--- start of RECORDS SUPPLIED ---

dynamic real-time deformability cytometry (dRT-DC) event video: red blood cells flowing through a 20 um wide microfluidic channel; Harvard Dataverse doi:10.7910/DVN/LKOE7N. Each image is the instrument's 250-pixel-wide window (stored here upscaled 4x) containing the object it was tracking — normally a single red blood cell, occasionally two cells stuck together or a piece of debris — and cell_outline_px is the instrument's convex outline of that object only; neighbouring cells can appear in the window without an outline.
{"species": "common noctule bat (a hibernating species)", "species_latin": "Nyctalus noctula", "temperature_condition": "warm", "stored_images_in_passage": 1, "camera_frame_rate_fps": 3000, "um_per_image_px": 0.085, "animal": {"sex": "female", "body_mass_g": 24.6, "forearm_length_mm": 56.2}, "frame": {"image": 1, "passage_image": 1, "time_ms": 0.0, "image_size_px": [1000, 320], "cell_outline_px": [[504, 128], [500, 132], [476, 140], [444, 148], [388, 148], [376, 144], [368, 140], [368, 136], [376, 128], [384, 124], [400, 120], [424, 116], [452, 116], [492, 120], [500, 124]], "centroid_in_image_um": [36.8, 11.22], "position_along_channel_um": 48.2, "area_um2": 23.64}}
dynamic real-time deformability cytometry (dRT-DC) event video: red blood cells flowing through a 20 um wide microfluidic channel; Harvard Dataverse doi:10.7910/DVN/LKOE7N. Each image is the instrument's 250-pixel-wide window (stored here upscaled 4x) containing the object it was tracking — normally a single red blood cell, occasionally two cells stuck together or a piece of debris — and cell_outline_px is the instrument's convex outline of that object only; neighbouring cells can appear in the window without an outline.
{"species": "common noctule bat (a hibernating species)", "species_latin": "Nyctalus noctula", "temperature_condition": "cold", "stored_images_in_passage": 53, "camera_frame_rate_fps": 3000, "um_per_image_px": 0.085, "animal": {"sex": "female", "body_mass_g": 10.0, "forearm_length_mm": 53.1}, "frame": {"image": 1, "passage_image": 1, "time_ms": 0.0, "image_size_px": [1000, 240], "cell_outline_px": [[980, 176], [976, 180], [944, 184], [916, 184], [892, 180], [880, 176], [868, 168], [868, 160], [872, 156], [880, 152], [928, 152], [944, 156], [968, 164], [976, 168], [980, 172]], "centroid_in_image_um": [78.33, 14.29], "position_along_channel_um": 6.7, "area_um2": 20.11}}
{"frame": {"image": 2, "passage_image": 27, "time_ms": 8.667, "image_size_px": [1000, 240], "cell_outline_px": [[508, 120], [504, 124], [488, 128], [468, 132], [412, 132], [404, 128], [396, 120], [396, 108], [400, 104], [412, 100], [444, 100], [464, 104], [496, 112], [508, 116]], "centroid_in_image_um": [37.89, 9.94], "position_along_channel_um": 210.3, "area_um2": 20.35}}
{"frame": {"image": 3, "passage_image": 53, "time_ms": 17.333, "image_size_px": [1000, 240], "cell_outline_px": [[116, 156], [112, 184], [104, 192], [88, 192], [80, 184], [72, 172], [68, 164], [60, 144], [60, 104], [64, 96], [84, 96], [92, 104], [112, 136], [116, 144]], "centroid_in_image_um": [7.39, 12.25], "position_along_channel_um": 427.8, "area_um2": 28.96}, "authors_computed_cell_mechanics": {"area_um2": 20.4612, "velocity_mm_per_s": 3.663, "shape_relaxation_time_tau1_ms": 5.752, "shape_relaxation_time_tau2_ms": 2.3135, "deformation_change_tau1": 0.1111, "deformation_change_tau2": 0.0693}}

--- end of RECORDS SUPPLIED ---

_WRITTEN REQUEST:_ Repeat every record, exactly as written.

_TASK OUTPUT:_
dynamic real-time deformability cytometry (dRT-DC) event video: red blood cells flowing through a 20 um wide microfluidic channel; Harvard Dataverse doi:10.7910/DVN/LKOE7N. Each image is the instrument's 250-pixel-wide window (stored here upscaled 4x) containing the object it was tracking — normally a single red blood cell, occasionally two cells stuck together or a piece of debris — and cell_outline_px is the instrument's convex outline of that object only; neighbouring cells can appear in the window without an outline.
{"species": "common noctule bat (a hibernating species)", "species_latin": "Nyctalus noctula", "temperature_condition": "warm", "stored_images_in_passage": 1, "camera_frame_rate_fps": 3000, "um_per_image_px": 0.085, "animal": {"sex": "female", "body_mass_g": 24.6, "forearm_length_mm": 56.2}, "frame": {"image": 1, "passage_image": 1, "time_ms": 0.0, "image_size_px": [1000, 320], "cell_outline_px": [[504, 128], [500, 132], [476, 140], [444, 148], [388, 148], [376, 144], [368, 140], [368, 136], [376, 128], [384, 124], [400, 120], [424, 116], [452, 116], [492, 120], [500, 124]], "centroid_in_image_um": [36.8, 11.22], "position_along_channel_um": 48.2, "area_um2": 23.64}}
dynamic real-time deformability cytometry (dRT-DC) event video: red blood cells flowing through a 20 um wide microfluidic channel; Harvard Dataverse doi:10.7910/DVN/LKOE7N. Each image is the instrument's 250-pixel-wide window (stored here upscaled 4x) containing the object it was tracking — normally a single red blood cell, occasionally two cells stuck together or a piece of debris — and cell_outline_px is the instrument's convex outline of that object only; neighbouring cells can appear in the window without an outline.
{"species": "common noctule bat (a hibernating species)", "species_latin": "Nyctalus noctula", "temperature_condition": "cold", "stored_images_in_passage": 53, "camera_frame_rate_fps": 3000, "um_per_image_px": 0.085, "animal": {"sex": "female", "body_mass_g": 10.0, "forearm_length_mm": 53.1}, "frame": {"image": 1, "passage_image": 1, "time_ms": 0.0, "image_size_px": [1000, 240], "cell_outline_px": [[980, 176], [976, 180], [944, 184], [916, 184], [892, 180], [880, 176], [868, 168], [868, 160], [872, 156], [880, 152], [928, 152], [944, 156], [968, 164], [976, 168], [980, 172]], "centroid_in_image_um": [78.33, 14.29], "position_along_channel_um": 6.7, "area_um2": 20.11}}
{"frame": {"image": 2, "passage_image": 27, "time_ms": 8.667, "image_size_px": [1000, 240], "cell_outline_px": [[508, 120], [504, 124], [488, 128], [468, 132], [412, 132], [404, 128], [396, 120], [396, 108], [400, 104], [412, 100], [444, 100], [464, 104], [496, 112], [508, 116]], "centroid_in_image_um": [37.89, 9.94], "position_along_channel_um": 210.3, "area_um2": 20.35}}
{"frame": {"image": 3, "passage_image": 53, "time_ms": 17.333, "image_size_px": [1000, 240], "cell_outline_px": [[116, 156], [112, 184], [104, 192], [88, 192], [80, 184], [72, 172], [68, 164], [60, 144], [60, 104], [64, 96], [84, 96], [92, 104], [112, 136], [116, 144]], "centroid_in_image_um": [7.39, 12.25], "position_along_channel_um": 427.8, "area_um2": 28.96}, "authors_computed_cell_mechanics": {"area_um2": 20.4612, "velocity_mm_per_s": 3.663, "shape_relaxation_time_tau1_ms": 5.752, "shape_relaxation_time_tau2_ms": 2.3135, "deformation_change_tau1": 0.1111, "deformation_change_tau2": 0.0693}}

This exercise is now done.